Coordinating Beneficiaries
It can be an expensive oversight if you forget to update the beneficiaries of your retirement accounts (401(k)s, IRAs), annuities, and life insurance policies. These retirement accounts are often the more significant assets in an estate. For instance, an ex-spouse might receive these assets if you forget to change the beneficiary designation. A secondary beneficiary should also be named to these account types if possible, as you may outlive the first selection. Know that beneficiary designations will take priority over a will.
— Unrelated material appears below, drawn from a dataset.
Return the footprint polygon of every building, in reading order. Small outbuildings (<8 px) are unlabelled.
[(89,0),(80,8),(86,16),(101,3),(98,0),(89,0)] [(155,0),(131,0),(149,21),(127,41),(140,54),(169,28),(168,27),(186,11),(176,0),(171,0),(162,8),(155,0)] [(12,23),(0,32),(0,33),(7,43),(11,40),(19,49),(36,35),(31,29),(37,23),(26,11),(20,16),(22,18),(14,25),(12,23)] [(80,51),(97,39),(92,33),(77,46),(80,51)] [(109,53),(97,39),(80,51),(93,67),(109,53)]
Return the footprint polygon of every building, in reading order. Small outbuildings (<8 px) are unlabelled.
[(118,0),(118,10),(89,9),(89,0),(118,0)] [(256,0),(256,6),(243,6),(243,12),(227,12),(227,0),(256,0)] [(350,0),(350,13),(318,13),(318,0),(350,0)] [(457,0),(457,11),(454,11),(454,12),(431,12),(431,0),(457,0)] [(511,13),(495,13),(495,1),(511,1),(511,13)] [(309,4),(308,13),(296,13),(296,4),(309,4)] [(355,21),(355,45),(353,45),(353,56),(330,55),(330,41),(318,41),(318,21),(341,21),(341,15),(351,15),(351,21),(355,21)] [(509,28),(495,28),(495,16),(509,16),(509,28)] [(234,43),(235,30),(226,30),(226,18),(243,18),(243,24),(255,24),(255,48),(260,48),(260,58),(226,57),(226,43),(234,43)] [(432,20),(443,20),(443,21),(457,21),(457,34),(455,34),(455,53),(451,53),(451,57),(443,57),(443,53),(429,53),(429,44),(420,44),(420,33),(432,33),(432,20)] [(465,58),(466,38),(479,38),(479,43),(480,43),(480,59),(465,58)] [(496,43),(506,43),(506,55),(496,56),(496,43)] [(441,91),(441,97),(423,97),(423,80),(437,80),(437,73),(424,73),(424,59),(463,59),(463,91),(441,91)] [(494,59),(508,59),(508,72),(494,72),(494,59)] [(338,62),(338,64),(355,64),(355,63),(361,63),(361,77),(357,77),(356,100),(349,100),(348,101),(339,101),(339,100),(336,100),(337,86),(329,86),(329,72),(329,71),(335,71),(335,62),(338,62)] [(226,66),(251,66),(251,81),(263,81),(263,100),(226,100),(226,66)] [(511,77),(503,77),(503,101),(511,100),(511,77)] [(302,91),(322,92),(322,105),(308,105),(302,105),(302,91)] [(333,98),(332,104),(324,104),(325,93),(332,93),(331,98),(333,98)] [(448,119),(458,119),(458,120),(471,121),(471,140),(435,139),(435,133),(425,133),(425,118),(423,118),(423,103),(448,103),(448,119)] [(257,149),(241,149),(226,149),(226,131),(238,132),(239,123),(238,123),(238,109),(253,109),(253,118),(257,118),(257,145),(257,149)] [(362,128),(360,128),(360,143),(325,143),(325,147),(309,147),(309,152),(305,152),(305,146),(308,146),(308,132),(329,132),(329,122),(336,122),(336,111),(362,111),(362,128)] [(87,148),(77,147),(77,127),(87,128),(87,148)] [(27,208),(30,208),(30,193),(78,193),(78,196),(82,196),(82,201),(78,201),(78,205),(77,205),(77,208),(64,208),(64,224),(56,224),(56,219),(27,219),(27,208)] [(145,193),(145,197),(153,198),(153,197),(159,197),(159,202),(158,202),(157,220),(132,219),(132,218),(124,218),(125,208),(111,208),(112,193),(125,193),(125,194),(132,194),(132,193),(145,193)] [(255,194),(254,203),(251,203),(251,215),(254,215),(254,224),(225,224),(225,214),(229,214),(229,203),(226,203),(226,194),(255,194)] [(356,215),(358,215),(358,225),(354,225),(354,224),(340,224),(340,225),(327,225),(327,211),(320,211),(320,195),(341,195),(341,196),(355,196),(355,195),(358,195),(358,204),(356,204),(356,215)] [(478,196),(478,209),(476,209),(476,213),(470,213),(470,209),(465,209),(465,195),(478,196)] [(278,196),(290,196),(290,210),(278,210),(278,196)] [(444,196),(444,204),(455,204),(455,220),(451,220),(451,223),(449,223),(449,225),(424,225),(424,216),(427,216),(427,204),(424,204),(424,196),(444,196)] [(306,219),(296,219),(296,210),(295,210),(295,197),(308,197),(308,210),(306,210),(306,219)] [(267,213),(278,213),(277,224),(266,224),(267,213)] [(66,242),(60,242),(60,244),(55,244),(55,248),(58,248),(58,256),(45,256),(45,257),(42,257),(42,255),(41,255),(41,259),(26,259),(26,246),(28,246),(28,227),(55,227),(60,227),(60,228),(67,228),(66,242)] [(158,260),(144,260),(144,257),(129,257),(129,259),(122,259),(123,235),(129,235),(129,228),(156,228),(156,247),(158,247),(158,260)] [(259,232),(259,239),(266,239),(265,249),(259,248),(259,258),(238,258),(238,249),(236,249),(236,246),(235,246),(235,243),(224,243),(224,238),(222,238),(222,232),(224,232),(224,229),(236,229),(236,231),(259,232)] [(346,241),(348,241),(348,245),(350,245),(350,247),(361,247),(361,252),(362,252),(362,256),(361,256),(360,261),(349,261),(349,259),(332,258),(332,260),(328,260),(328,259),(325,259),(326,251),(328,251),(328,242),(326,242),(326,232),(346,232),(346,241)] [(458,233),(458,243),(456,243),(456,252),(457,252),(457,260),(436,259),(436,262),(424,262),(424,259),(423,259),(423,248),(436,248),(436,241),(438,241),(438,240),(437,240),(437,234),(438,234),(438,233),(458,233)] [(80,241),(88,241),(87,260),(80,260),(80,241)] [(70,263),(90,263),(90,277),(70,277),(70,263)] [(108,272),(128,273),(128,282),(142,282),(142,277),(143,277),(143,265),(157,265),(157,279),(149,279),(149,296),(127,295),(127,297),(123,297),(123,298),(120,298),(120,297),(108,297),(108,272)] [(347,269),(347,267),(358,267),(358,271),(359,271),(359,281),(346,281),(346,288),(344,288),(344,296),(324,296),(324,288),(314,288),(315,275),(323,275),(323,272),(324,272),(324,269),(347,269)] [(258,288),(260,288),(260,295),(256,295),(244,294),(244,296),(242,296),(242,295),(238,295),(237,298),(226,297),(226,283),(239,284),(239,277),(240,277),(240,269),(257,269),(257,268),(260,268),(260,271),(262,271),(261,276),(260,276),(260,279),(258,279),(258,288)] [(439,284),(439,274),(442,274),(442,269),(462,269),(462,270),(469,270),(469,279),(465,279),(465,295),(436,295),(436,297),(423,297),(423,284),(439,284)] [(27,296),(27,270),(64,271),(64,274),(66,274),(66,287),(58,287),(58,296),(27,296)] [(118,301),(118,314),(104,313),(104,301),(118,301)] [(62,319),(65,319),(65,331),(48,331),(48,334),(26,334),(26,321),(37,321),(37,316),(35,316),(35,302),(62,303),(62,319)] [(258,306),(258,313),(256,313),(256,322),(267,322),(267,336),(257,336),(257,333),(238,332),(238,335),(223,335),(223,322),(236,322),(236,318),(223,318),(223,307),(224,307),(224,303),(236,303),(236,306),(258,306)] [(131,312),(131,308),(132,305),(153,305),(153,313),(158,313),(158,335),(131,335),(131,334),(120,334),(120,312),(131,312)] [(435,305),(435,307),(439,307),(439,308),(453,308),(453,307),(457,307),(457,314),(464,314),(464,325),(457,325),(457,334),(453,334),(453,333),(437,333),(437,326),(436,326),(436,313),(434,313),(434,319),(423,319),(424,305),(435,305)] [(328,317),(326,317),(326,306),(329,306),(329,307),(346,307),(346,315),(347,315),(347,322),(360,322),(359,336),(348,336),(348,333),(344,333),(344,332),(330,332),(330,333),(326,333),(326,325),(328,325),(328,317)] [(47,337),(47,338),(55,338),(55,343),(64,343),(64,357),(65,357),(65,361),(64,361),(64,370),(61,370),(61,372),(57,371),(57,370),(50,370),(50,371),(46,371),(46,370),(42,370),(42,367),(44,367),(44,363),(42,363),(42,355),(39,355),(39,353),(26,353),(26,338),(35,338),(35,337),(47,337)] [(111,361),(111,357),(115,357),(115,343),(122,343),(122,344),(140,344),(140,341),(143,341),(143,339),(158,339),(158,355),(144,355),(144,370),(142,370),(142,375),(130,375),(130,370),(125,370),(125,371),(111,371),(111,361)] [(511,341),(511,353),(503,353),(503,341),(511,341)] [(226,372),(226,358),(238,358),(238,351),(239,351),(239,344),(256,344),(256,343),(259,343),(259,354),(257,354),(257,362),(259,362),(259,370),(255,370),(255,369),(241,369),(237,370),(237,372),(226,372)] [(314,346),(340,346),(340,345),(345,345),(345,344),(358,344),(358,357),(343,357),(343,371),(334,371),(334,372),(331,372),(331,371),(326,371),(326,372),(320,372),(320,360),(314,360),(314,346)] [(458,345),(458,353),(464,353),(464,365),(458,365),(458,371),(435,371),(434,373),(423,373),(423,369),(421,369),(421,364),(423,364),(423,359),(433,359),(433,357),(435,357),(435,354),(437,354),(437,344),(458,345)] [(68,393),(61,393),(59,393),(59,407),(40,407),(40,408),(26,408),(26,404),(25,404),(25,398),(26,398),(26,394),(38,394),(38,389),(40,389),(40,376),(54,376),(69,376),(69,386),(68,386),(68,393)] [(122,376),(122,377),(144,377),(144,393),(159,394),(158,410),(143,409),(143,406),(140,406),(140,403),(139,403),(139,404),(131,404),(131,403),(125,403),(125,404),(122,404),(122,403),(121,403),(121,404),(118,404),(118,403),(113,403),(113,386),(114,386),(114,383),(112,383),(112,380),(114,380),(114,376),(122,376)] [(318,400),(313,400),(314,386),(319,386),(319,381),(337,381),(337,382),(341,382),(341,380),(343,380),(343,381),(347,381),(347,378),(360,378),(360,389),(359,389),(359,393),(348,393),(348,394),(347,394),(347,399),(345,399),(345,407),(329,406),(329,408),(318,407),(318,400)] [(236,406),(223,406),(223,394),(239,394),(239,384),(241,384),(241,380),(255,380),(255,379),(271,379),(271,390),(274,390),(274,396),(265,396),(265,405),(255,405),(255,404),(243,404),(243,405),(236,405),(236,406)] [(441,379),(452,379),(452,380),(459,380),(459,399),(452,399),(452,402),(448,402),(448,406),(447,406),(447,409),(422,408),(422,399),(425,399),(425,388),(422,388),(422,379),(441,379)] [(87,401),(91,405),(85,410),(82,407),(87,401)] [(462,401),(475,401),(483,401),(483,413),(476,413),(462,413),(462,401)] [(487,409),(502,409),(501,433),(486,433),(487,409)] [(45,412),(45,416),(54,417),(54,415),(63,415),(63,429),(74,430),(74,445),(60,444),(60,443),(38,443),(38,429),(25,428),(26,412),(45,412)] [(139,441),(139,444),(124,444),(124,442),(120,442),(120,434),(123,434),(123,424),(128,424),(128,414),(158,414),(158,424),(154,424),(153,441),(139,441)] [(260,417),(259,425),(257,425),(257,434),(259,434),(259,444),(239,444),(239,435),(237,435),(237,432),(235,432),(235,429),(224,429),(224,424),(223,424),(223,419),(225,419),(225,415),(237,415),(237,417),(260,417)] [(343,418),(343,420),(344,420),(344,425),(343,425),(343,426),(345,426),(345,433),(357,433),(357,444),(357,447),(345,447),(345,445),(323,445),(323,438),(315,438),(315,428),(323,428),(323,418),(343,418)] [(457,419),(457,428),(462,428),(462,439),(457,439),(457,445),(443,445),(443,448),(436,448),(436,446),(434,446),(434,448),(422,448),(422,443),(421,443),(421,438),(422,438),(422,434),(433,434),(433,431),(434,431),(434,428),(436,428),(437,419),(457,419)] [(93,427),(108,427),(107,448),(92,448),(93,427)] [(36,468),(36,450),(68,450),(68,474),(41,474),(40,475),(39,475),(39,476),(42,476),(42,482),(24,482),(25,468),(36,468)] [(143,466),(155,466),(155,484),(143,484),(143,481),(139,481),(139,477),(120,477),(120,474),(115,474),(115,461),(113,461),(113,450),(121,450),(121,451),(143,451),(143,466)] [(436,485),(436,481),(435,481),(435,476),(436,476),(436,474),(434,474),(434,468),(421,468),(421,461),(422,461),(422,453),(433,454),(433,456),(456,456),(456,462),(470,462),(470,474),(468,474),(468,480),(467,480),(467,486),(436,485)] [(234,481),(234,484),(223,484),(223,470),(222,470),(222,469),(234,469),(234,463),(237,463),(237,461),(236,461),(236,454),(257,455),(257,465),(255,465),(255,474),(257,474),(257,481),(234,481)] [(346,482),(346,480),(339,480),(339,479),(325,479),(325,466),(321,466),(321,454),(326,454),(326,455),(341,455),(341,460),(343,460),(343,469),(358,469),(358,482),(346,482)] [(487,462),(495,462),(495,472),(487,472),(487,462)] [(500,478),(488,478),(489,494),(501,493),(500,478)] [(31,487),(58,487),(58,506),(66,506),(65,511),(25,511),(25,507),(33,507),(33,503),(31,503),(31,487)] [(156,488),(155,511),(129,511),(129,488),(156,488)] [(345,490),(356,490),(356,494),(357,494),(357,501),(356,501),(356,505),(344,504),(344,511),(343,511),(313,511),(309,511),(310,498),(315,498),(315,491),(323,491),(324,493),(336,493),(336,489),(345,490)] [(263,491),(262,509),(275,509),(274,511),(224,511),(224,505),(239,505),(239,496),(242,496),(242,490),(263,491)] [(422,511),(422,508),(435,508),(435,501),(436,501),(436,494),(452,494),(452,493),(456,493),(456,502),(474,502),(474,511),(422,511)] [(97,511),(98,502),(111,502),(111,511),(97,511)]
Life Insurance and Estate Tax
Individuals with wealth may also have very large life insurance policies, which may inadvertently create estate taxes for their heirs. While life insurance payouts are not subject to state or federal income taxes, if the benefit is large enough, it may still be subject to estate tax if the insured had “incidents of ownership” when they died. Your estate planning attorney can circumvent the estate tax consequences of a large life insurance policy by creating an irrevocable life insurance trust for the intended heir.
Titling Specific Assets to a Trust
By creating a trust account, you may protect assets from creditors, ensure your heirs can easily acquire their inheritance, and keep details of your financial affairs private. However, if you fail to move assets into the trust, its creation is worthless. It is necessary to retitle the assets you want in the trust into the name of that trust. Forgetting to retitle assets into a trust means they will still go through probate.
Making Gifts to Reduce Estate Tax
For larger estates, it is possible to gift loved ones a certain dollar amount each year without incurring any gift tax. This annual gift tax exclusion will be $17,000 per individual in 2023. Many people fail to take advantage of yearly gifting, which can reduce the impact of estate taxes when you die and provide a significant benefit to your loved ones. As the estate tax laws permitting increased inheritance before federal estate tax is applied expires in 2026, gifting to reduce your overall estate assets over time may benefit your estate’s tax situation.
The complexity and ever-changing laws that govern inheritance on a state and federal level make it easy to take the wrong actions, even with the best intentions. Working with an estate planning attorney can create a plan to protect your estate, keep your documents current, and provide the most advantageous inheritance situation for your family members when you are gone.